EXCERPT PROVIDED
• We're currently having issues with our e-mail system. Anything requiring e-mail validation (2FA, forgotten passwords, etc.) requires to be changed manually at the moment. Please reach out via the Contact Us form if you require any assistance.

SynthV Studio Saki AI vs. Sample Rates – A multi-part investigation...

inactive

Passionate Fan
Jun 27, 2019
179
Background:

I normally export from SynthV using a 24-bit sample depth and a 44.1 kHz sample rate. There are two reasons for this. First, it’s good practice to work with 24-bit source files, even when the final mix will be 16-bit. Second, I’m interested in uploading to YouTube, which uses a 44.1 kHz sample rate and will resample any audio that does not conform.

In addition to the above, I’ve often felt that SynthV voicebanks have “harsh” overtones, especially when singing higher notes. Unfortunately, this problem seems to have been carried over to Saki AI. In an attempt to solve the problem, I recently tried exporting Saki AI at 96 kHz instead of my more usual 44.1 kHz, and the result was a less harsh-sounding audio file.

As a result of my above experience, I now export at 96 kHz and then downsample to 44.1 kHz in Audacity using its highest setting.

However, I have also discovered that not only does SynthV Studio have a selectable export sample rate, it also has a selectable internal engine sample rate. This can be found by clicking on the cog wheel icon then scrolling down in the “cog” menu until the “Engine Sample Rate” option is visible.

If you try this, remember to click “Restart Live Rendering System” to implement your changes. And if the scroll bar is not visible, hover the cursor over top where you think it should be and it will appear. SynthV Studio hides scroll bars when not in use, which is why some features may evade new users.

After discovering this “Engine Sample Rate” option, I decided to do some experiments. The results are as follows:
 

inactive

Passionate Fan
Jun 27, 2019
179
Below is an animated GIF that swaps between two spectrograms of two different 24-bit samples. It was created using Edison and GIMP.

Sample A:
  • SynthV internal engine set to 44.1 kHz
  • 44.1 kHz native export.
Sample B:
  • SynthV internal engine set to 44.1 kHz.
  • 96 kHz export.
  • Downsampled to 44.1 kHz in Audacity using highest-quality settings.

44k_comparison.gif

What you are looking at:
The above spectrograms show a C-major scale rendered with Saki AI using a random Auto Pitch Tuning seed and Improvisation set to 0.50. The scale begins at the left and progresses diatonically to the right: C4 > D4 > E4 > F4 > G4 > A4 > B4 > C5

Audio frequencies increase from top to bottom, with the very bottom indicating 0 Hz and the very top indicating 22050 Hz. This upper limit is determined by the Nyquist frequency, which is exactly half of the 44.1 kHz sample rate. The brighter the frequency component, the louder its amplitude. Dark sections represent an absence of frequency information.

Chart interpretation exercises

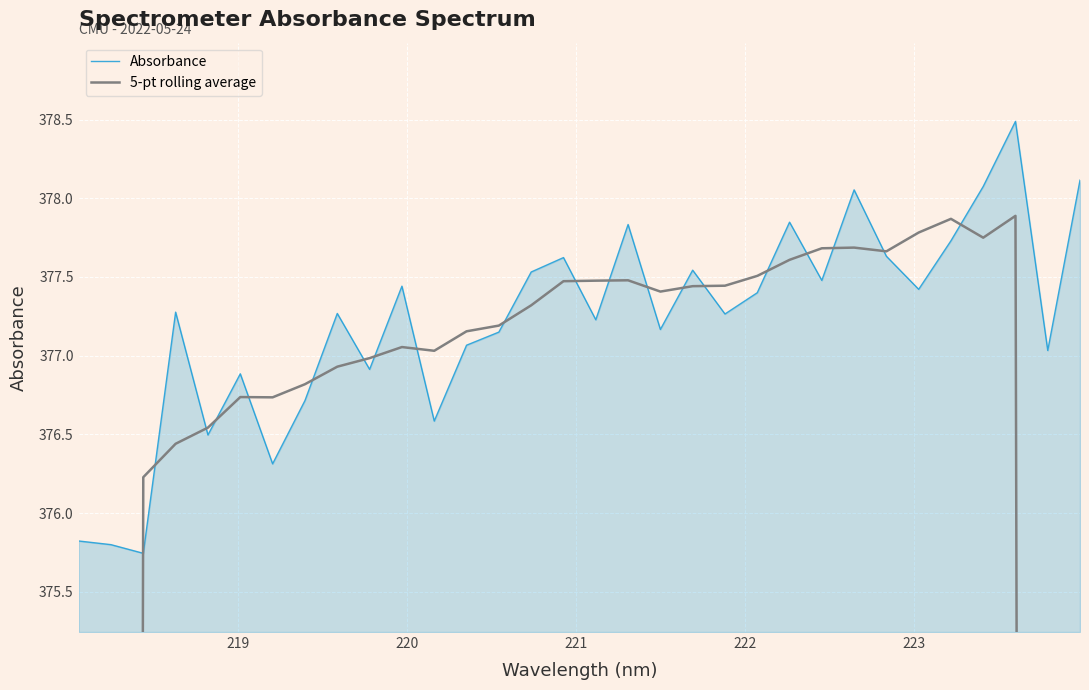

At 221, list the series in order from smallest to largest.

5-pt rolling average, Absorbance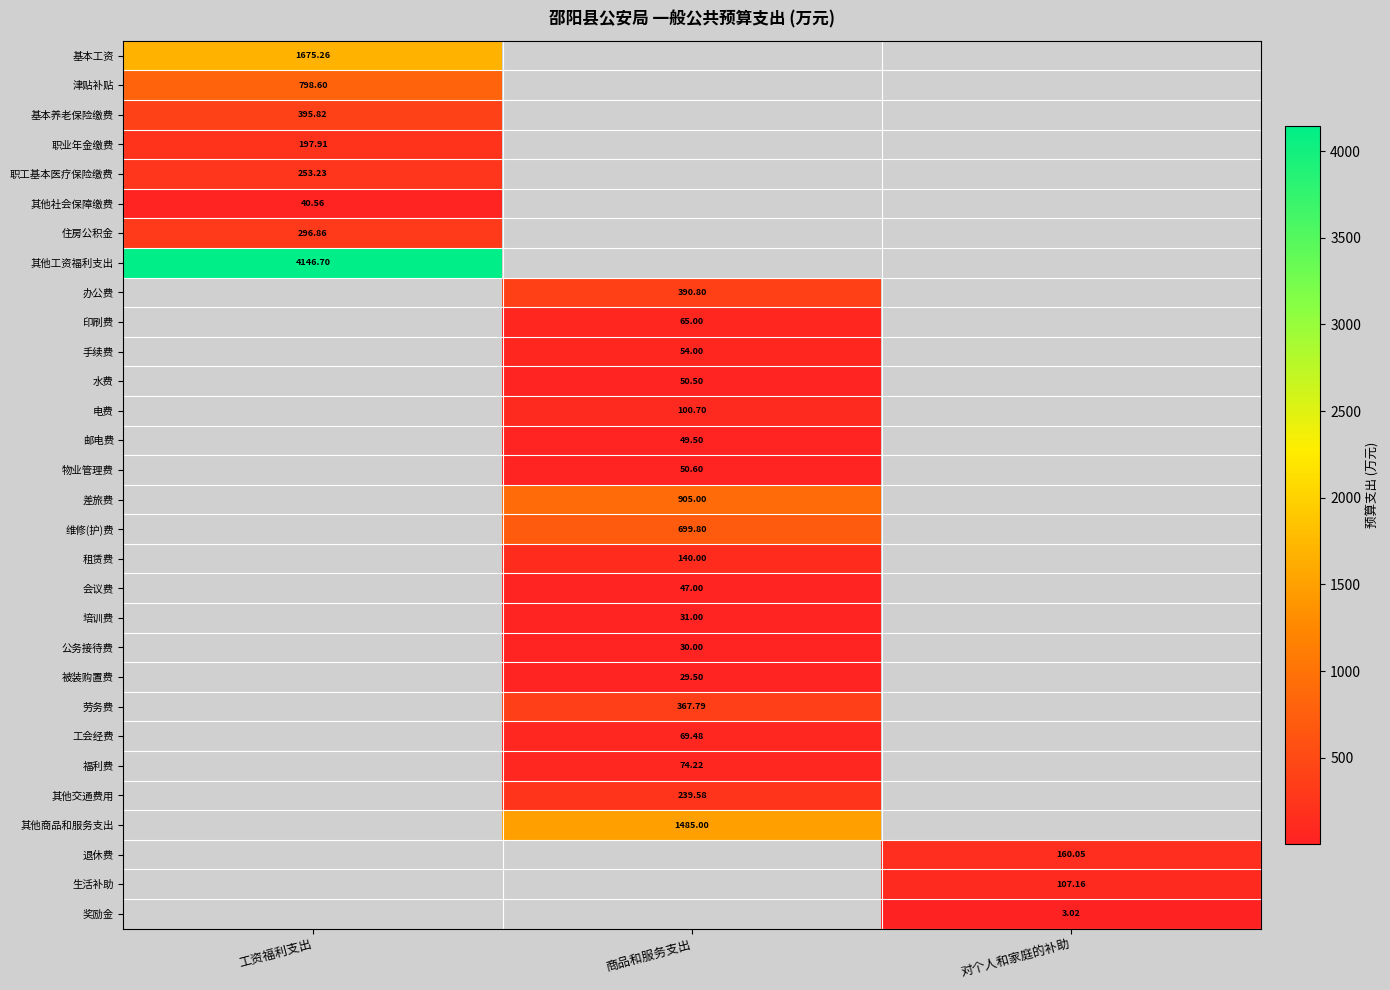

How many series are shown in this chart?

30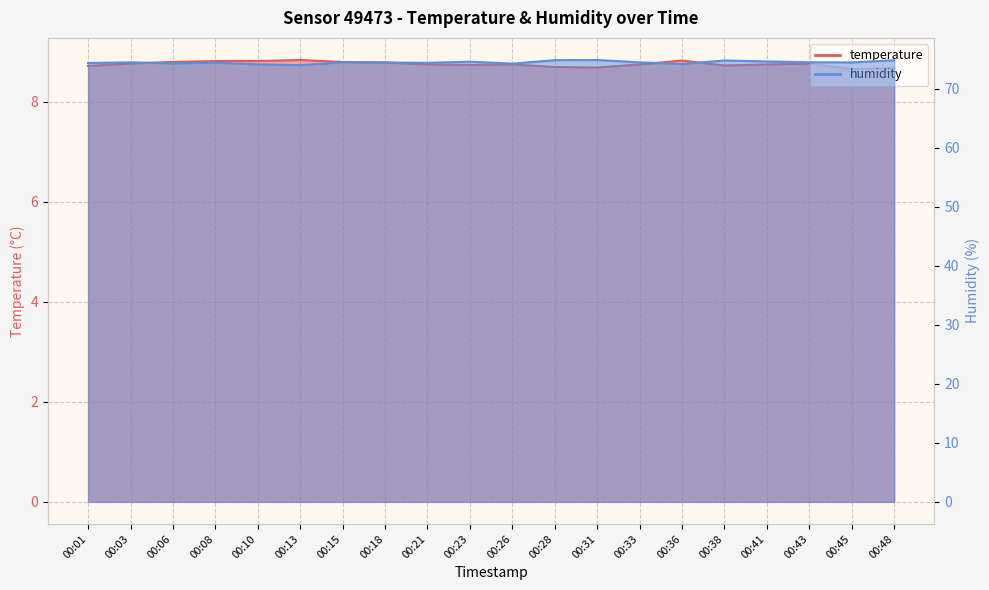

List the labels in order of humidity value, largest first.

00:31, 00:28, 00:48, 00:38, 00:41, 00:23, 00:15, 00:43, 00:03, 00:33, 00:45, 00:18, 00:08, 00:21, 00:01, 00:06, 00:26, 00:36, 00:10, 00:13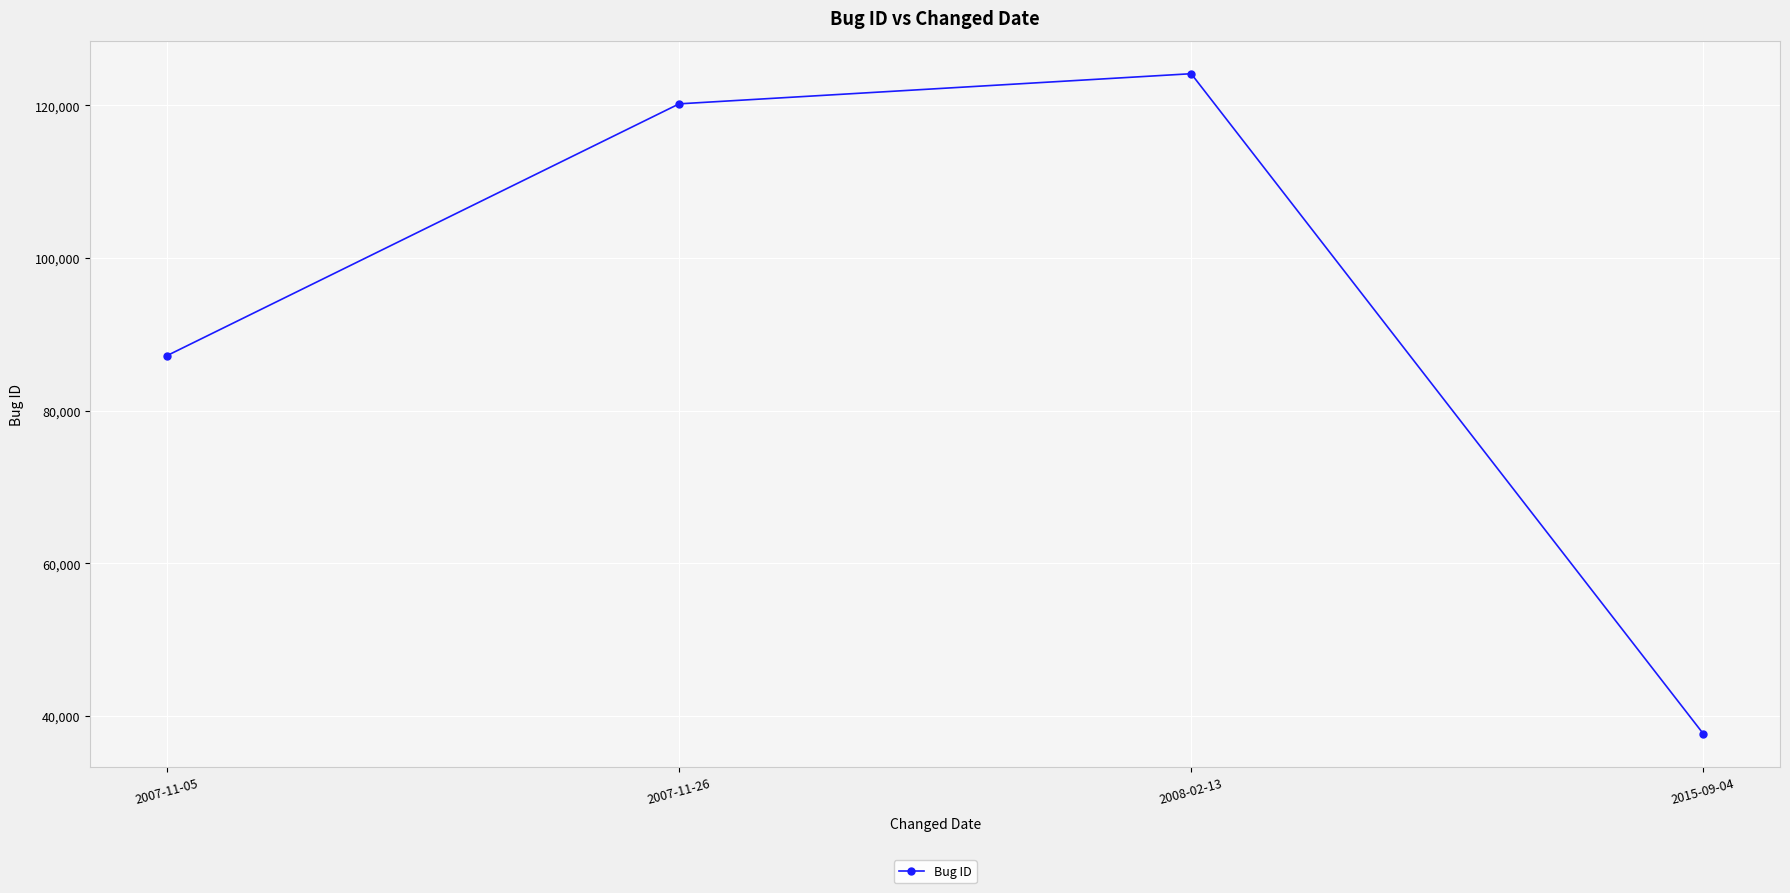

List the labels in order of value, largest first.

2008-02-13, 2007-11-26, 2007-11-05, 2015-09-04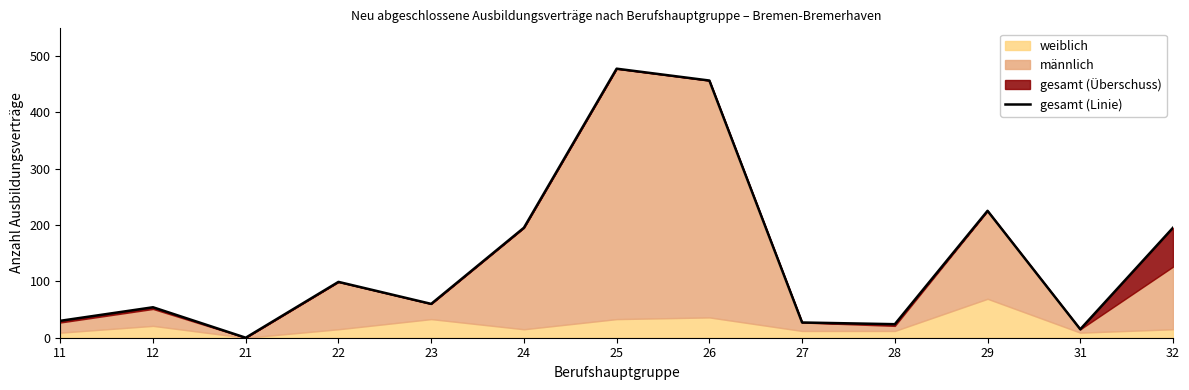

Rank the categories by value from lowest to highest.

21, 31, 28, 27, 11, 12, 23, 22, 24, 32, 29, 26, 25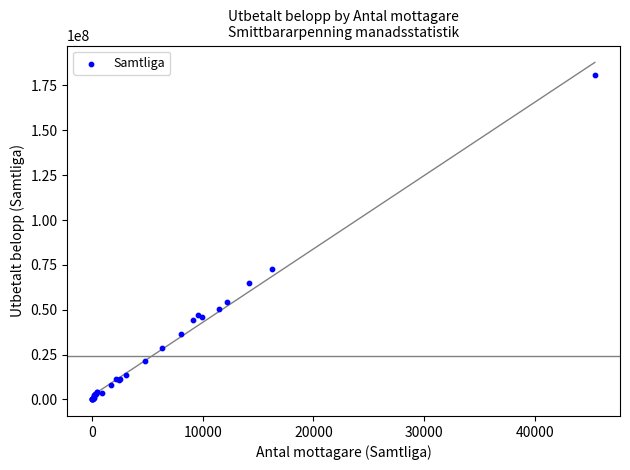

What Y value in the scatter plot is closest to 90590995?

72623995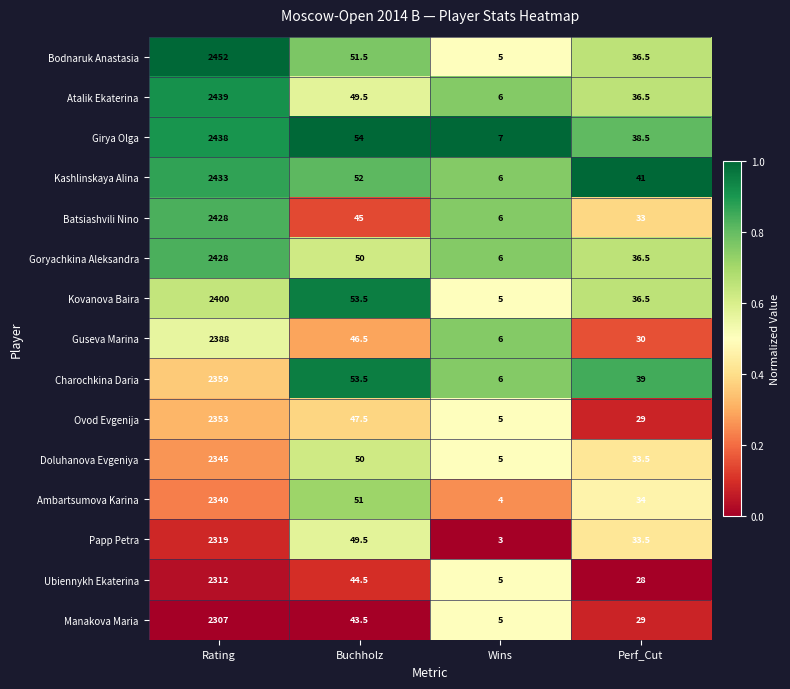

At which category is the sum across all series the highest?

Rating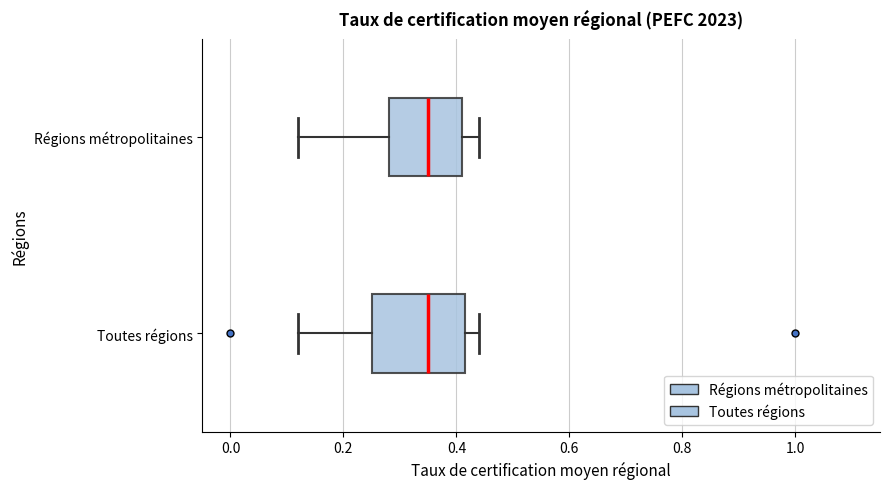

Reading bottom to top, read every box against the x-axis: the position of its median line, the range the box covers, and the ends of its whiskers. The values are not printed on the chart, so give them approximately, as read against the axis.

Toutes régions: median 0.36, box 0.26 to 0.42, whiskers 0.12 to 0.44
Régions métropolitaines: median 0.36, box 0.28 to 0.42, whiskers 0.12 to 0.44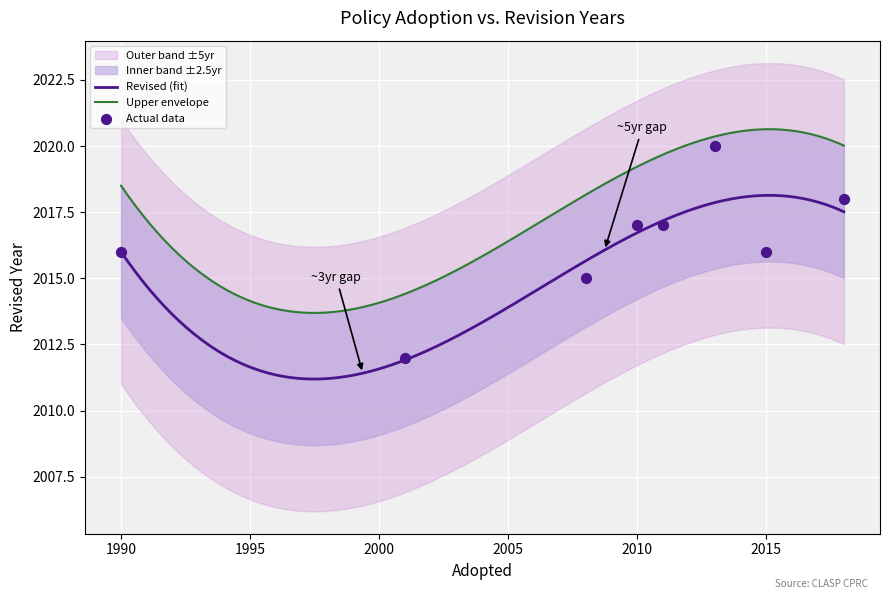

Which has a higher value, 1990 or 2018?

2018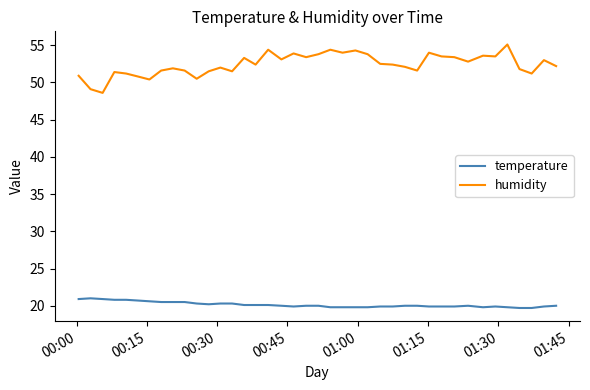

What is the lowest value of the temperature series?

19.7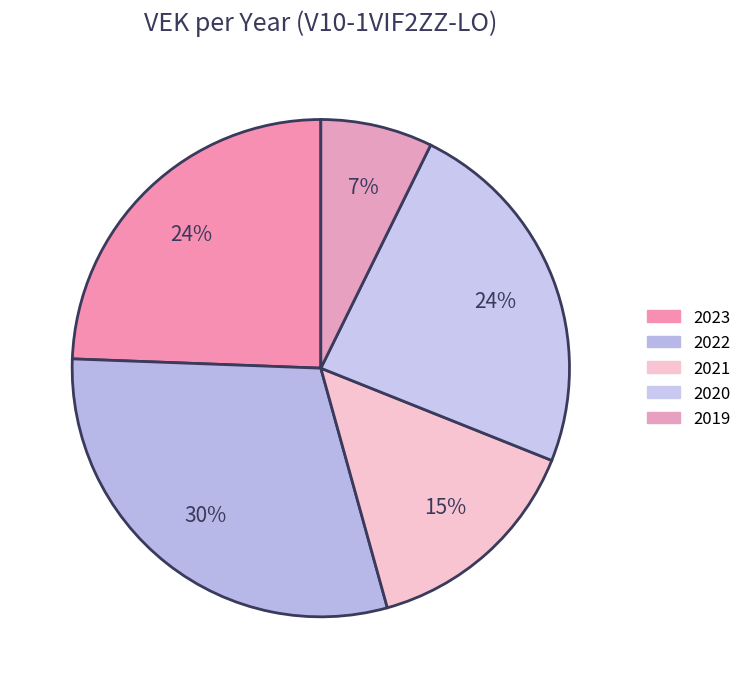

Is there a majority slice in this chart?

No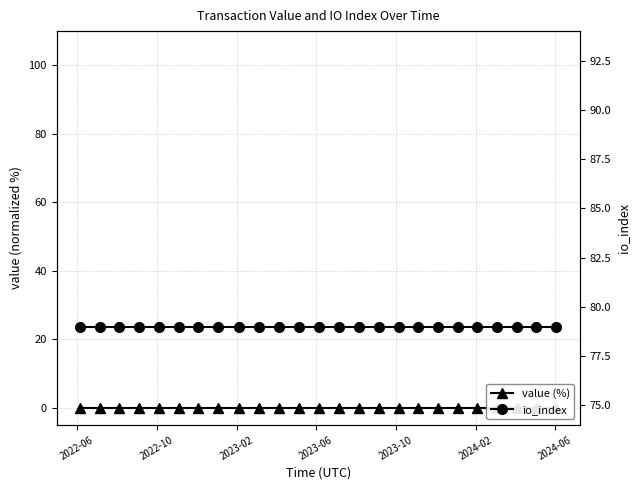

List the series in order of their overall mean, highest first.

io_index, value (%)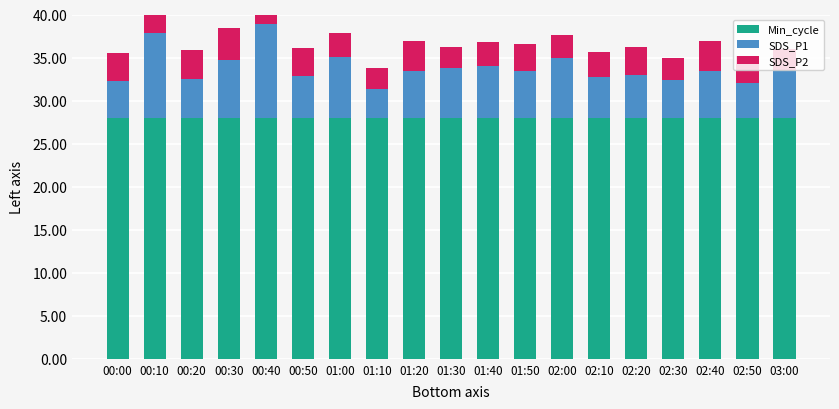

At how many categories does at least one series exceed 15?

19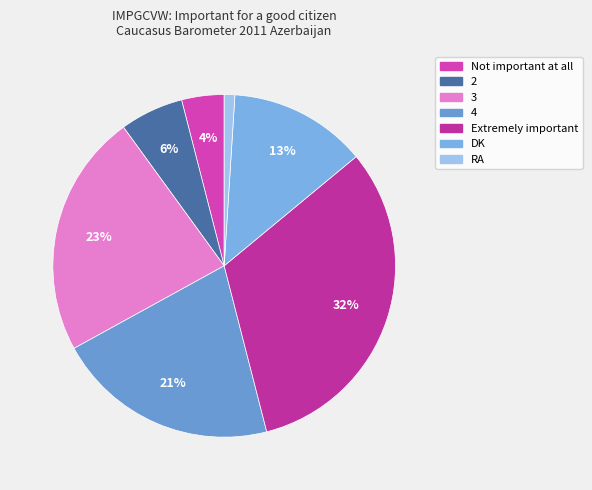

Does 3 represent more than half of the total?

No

APPLY WHAT YOU READ
(a) In the SynthV sample rate post, which two programs were used to make the animated GIF of spectrograms?
(b) Based on the SynthV sample rate post, explain why the writer normally exports at a 24-bit sample depth and a 44.1 kHz sample rate.
(c) Summarize the SynthV sample rate post in two sentences.

ANSWERS FOR THE EXERCISE
(a) Edison and GIMP.

(b) Working with 24-bit source files is good practice even when the final mix will be 16-bit. The writer also wants to upload to YouTube, which uses a 44.1 kHz sample rate and resamples any audio that does not match it.

(c) The writer usually exports from SynthV at 24-bit and 44.1 kHz but found that exporting Saki AI at 96 kHz and then downsampling to 44.1 kHz in Audacity produced less harsh-sounding audio. After finding that SynthV Studio also has a selectable internal engine sample rate, the writer ran experiments and presents spectrograms comparing a native 44.1 kHz export with a 96 kHz export downsampled to 44.1 kHz.